Yes, well, good luck with that. Not that I say anything so remotely bitchy, of course. Instead I smile back and shake my head and admit it’s a worthy goal–and one hell of a good question.

Just what my friends and I need, another nubile twenty-something model look alike swimming in our dating pond which even though it’s Manhattan sometimes feels more like a puddle. Supposing I do know where Mr. Big hangs out? Does she really expect me to give it up out of what, the goodness of my heart?

The German educational system is reputed to be among the world’s best, but I’m thinking the curriculum must not include any Darwin.

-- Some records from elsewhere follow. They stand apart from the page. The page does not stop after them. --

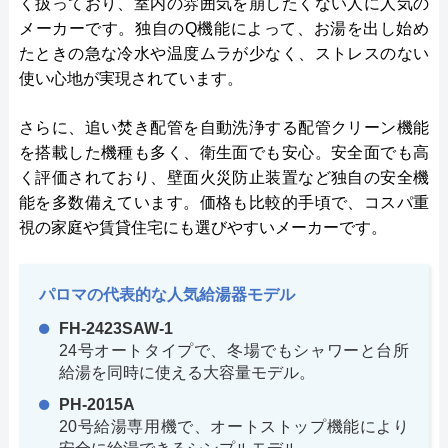
く扱っており、室内の雰囲気を崩したくない人に人気の
メーカーです。独自のQ機能によって、お湯を出し始め
たときの急な冷水や温度ムラが少なく、ストレスのない
使い心地が実現されています。
さらに、追い焚き配管を自動洗浄する配管クリーン機能
を搭載した機種も多く、衛生面でも安心。安全面でも高
く評価されており、壁面火災防止装置など独自の安全機
能を多数備えています。価格も比較的手頃で、コスパ重
視の家庭や賃貸住宅にも選びやすいメーカーです。
パロマの代表的な人気給湯器モデル
FH-2423SAW-1
24号オートタイプで、冬場でもシャワーと台所
給湯を同時に使える大容量モデル。
PH-2015A
20号給湯専用機で、オートストップ機能により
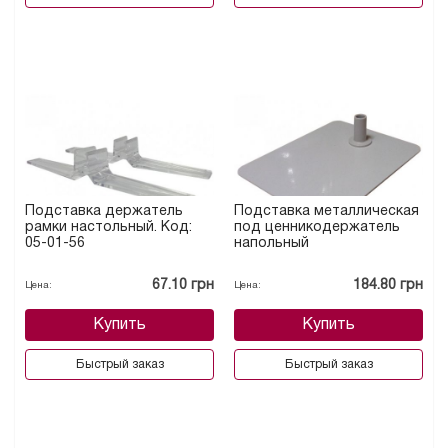
Подставка держатель
Подставка металлическая
рамки настольный. Код:
под ценникодержатель
05-01-56
напольный
67.10 грн
184.80 грн
Цена:
Цена:
Купить
Купить
Быстрый заказ
Быстрый заказ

To segue from science to literature–that’s litter-ah-chur–I’m reading or rather re-reading Candace Bushnell’s SEX AND THE CITY. It’s interesting how living in Manhattan has altered my perspective on the book as well as the HBO series. Before moving here, references to The Bowery Bar (B Bar and Grill now), Bicycle Boys, and yes, Modelizers seemed about as relevant to me as Ancient Egypt. I mean good to know, fascinating even, but really what does any of it have to do with my day-to-day? Now nine months into my Single Girl in Manhattan Life, I find myself sighing and shaking my head. And groaning occasionally. Okay, a lot.

The Paulina girl interrupts my momentary musing, her eyelids listing toward closed though her drink is more than three-quarters full. “You are Carrie Bradshaw, yes, but you have brown hair.”

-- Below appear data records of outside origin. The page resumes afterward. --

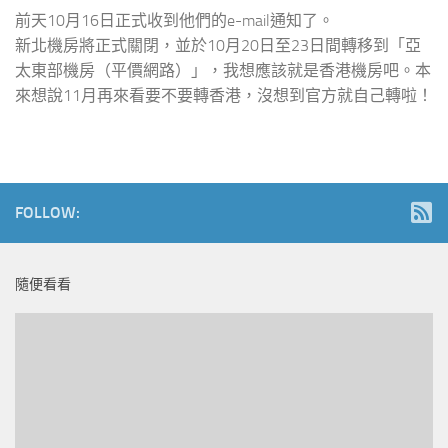
前天10月16日正式收到他們的e-mail通知了。
新北機房將正式關閉，並於10月20日至23日間轉移到「亞
太東部機房（平價網路）」，我想應該就是香港機房吧。本
來想說11月再來看要不要轉香港，沒想到官方就自己轉啦！
FOLLOW:
隨便看看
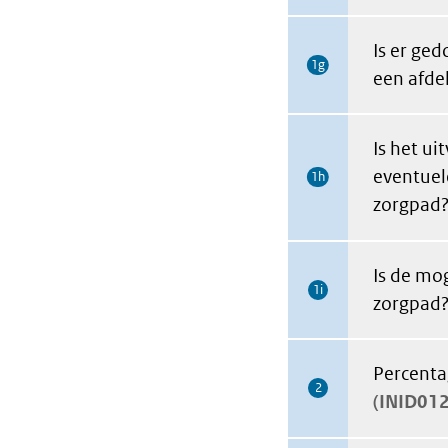
Is er ge
1g
een afdel
Is het u
eventuel
1h
zorgpad
Is de mo
1i
zorgpad
Percenta
2
INID01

I don’t smoke, either, but well, when you’re being compared, even remotely, to Sarah Jessica Parker, is it really any time to quibble?

Candace Bushnell, whom I met last month when she stopped by the Barnes and Noble in Union Square, is frequently likened to literary icon, Edith Wharton. The only Wharton books I’ve read are ETHAN FROME and THE BUCCANEERS and well, it’s been a while. (As for THE AGE OF INNOCENCE, so far I’ve made due with the Daniel Day Lewis film). For sure both authors offer an insider’s sometimes scathing perspective on Manhattan culture, though Bushnell’s take is a lot closer to the Age of Un-Innocence. And even though SEX AND THE CITY was first published in 1996, dating some of the references, it’s amazing how much of what she wrote in the 90’s still holds true. If you have any doubts, see my 9-22 blog on “Keeping It Real.” Believe me, modelizing is alive and well.

Fortunately, so are dreams. Yes, “girls” of all ages still want to have fun. But along with the fun, we want the fairytale. Sure, Prince Charming is now Mr. Big, the castle is now an Upper West Side high rise, and the glass slippers are Manolo slingbacks with some sort of really amazing detailing on the vamp, but otherwise the story, the fairytale, plays out pretty much the same.

And I for one am holding onto it with both white-knuckled hands. Even Bushnell’s Mr. Big got it right in the end, at least in the television and film adaptations of the book.

“Sometimes you just want to be with the one who makes you laugh.”

Happily Ever After–and Happy Halloween,

Hope

PS In celebration of the day-long Witching Hour, I’ll be pulling out my Inner Princess along with my ghoul-friends Liz Maverick, Elizabeth Kerri Mahon, Leanna Hieber et al as the Goth versions of popular fairytale princesses. I’m going as Goth Snow White and in addition to that Poison Apple, my costume’s corset is well, murder.